L'impensable, 24 jours après la catastrophe : Berthou, le dernier survivant.
Un quatorzième survivant, Auguste Berthou, mineur à la fosse n° 4 de Sallaumines, fut retrouvé le 4 avril, grâce aux secouristes allemands qui avaient apporté des appareils respiratoires qui faisaient cruellement défaut aux compagnies minières locales. Il avait erré durant 24 jours à plus de 300 mètres de profondeur, dans le noir complet et les fumées toxiques. Il fut remonté par le puits n° 4.
La catastrophe provoque une crise politique et un mouvement social qui débouchent sur l'instauration du repos hebdomadaire.

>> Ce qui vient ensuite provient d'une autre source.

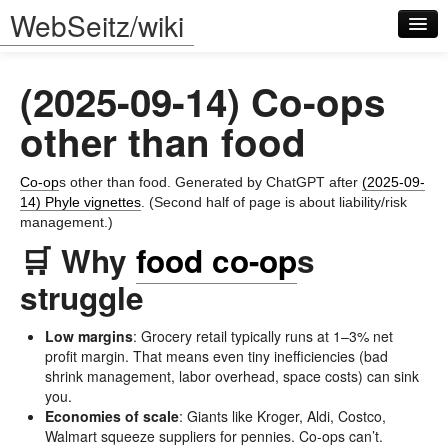
WebSeitz/wiki
(2025-09-14) Co-ops
other than food
Co-op
s other than food. Generated by ChatGPT after
(2025-09-
Log in
14) Phyle vignettes
. (Second half of page is about liability/risk
management.)
🛒 Why
food co-op
s
struggle
Low margins
: Grocery retail typically runs at 1–3% net
profit margin. That means even tiny inefficiencies (bad
shrink management, labor overhead, space costs) can sink
you.
Economies of scale
: Giants like Kroger, Aldi, Costco,
Walmart squeeze suppliers for pennies. Co-ops can’t.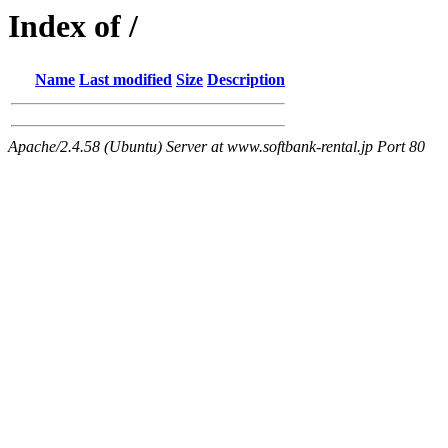
Index of /
Name
Last modified
Size
Description
Apache/2.4.58 (Ubuntu) Server at www.softbank-rental.jp Port 80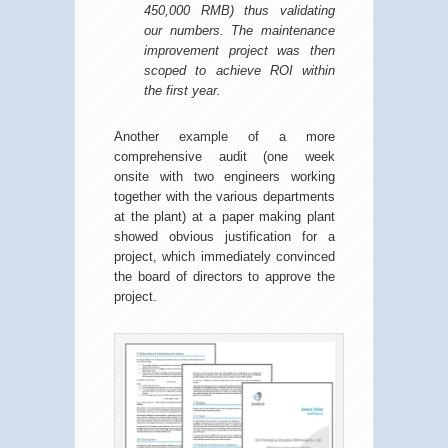
450,000 RMB) thus validating
our numbers. The maintenance
improvement project was then
scoped to achieve ROI within
the first year.
Another example of a more
comprehensive audit (one week
onsite with two engineers working
together with the various departments
at the plant) at a paper making plant
showed obvious justification for a
project, which immediately convinced
the board of directors to approve the
project.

L'émotion qui s'ensuivit, et la polémique sur la gestion des secours, sont à l'origine d'un vaste mouvement de grève. Le 13 mars, lors des obsèques des premières victimes, à la fosse commune de Billy-Montigny, sous une tempête de neige, en présence de 15 000 personnes, le directeur de la compagnie est accueilli par des huées et des « assassins ! » et doit rapidement partir ; la foule scande « Vive la révolution ! Vive la grève ! ». Le lendemain, les mineurs refusent de redescendre au fond. Les syndicats appellent à une grève qui s'étend aux puits environnants. Le mouvement s'étend à tous les bassins miniers français et se développe jusque dans le Borinage, en Belgique.
Le 16 mars, 25 000 ouvriers sont en grève, chiffre qui monte même à 60 000. Les incidents se multiplient entre grévistes et non-grévistes, mais aussi entre les partisans du « Vieux Syndicat » mené par Émile Basly et le « Jeune Syndicat », affilié à la CGT et mené par Benoît Broutchoux.
Face aux mineurs en colère, Georges Clemenceau, alors ministre de l'Intérieur, mobilise 30 000 gendarmes et soldats et envoie treize trains de renforts militaires. De nombreuses arrestations auront eu lieu.
La grève se durcit et un officier de l'armée est tué le 23 avril. À la fin du mois, malgré la répression et le manque d'argent des familles des mineurs, le patronat concède des augmentations de salaires. Le travail reprend début mai.
Après la catastrophe, la langue française s'est enrichie d'un mot nouveau d'origine picarde : rescapé, largement repris dans la presse, et qui supplanta réchappé.